## Aim of the exercise
Extend the news article below about refugees waiting in Southeast Asia, picking up right after its last paragraph.

## Quoted passage
* * * * * * * * *

2015年10月29日 星期四

Refugees wait in southeast Asia for government action

While many who land in Malaysia face being returned home, those who stay have limited chances to work or go to school
By Chris Buckley and Austin Ramzy  /  NY Times News Service, GELUGOR, Malaysia

Illustration: Lance Liu
The more than 3,000 migrants from Bangladesh and Myanmar who landed in Indonesia and Malaysia ended weeks of a nightmare at sea only to fall into an administrative limbo that could last years, even decades.
In a potential breakthrough in a crisis across Southeast Asia, Malaysia and Indonesia agreed last week to shelter the migrants and thousands more who might still be at sea on the condition that they be returned home or resettled in third countries within a year.
If the past is any guide, that goal may be hard to attain.
Even for those who qualify as refugees deserving asylum, few countries seem willing to accept them; there is already a tremendous backlog of applicants seeking resettlement and the agencies that deal with them are overwhelmed.
“Even if we get the UN refugee status, we still don’t know how long we must wait before we can be resettled,” said Hasinah Ezahar, 28, who survived illness, hunger and threats from the smugglers she paid for the three-week sea journey with three of her children from western Myanmar. “Until then, our lives are just waiting.”
Her family was part of a wave of migrants from Bangladesh and Myanmar who took to the seas seeking to escape poverty and, in the case of ethnic Rohingya like Hasinah, religious persecution.
At least 200,000 Rohingya migrants from Myanmar are already in Bangladesh and only 32,600 of them have been granted formal protection as refugees fleeing persecution, the office of the UN High Commissioner for Refugees (UNHCR) said. Far fewer, perhaps only several hundred, have been resettled from refugee camps in Bangladesh over the past decade and allowed to begin new lives in other countries.
In Malaysia, those determined to be refugees and therefore eligible for resettlement, a process that could take years, would be joining more than 45,000 Rohingya who are already classified as refugees and are waiting to be taken in by another country. They receive no government aid while they wait, nor can they legally take jobs to support themselves.

* * * * * * * * *

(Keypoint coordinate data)

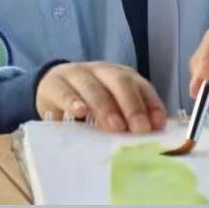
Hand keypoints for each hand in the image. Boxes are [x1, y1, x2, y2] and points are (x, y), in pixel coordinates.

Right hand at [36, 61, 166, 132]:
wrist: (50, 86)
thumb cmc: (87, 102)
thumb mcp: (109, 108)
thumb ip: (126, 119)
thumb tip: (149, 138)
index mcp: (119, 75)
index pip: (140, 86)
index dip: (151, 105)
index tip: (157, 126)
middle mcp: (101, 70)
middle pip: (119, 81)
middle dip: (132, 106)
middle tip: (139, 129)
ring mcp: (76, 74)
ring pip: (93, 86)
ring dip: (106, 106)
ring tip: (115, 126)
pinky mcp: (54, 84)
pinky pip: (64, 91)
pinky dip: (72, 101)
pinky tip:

* * * * * * * * *

## Answer for the task
About 1,000 Rohingya refugees were resettled in the US in the past year.
“It’s a bit of a dirty little secret, but that population going to the US is largely people in Malaysia who have been awaiting resettlement for 10 to 15 years,” said Amy Smith, an executive director of Fortify Rights, a human rights group focusing on Southeast Asia.
While the refugees wait, they cannot send their children to government-accredited schools, and are suspended in a social and legal limbo that local charities and off-the-books jobs can only partly relieve.
“It’s very frustrating for us,” said Anwar Ahmad, a Rohingya who has lived in Malaysia for 18 years and makes a living in the informal labor market. “We’re grateful that we can stay here, and grateful for the help we receive, but without a stronger official status, I have no future here in Malaysia.”
Even the first step in that process — winning recognition as refugees through the UNHCR — has become forbiddingly slow, Rohingya migrants, human rights advocates and lawyers said.
“I think the UNHCR is also a bit overwhelmed with the numbers, especially so many who have been here for many, many years have not been resettled yet,” said Kamarulzaman Askandar, a professor at the University of Malaysia Sabah who has studied the conditions of Rohingya in Malaysia. “The numbers keep increasing and increasing. Many of the newcomers especially are not being registered even after a few months of coming over here.”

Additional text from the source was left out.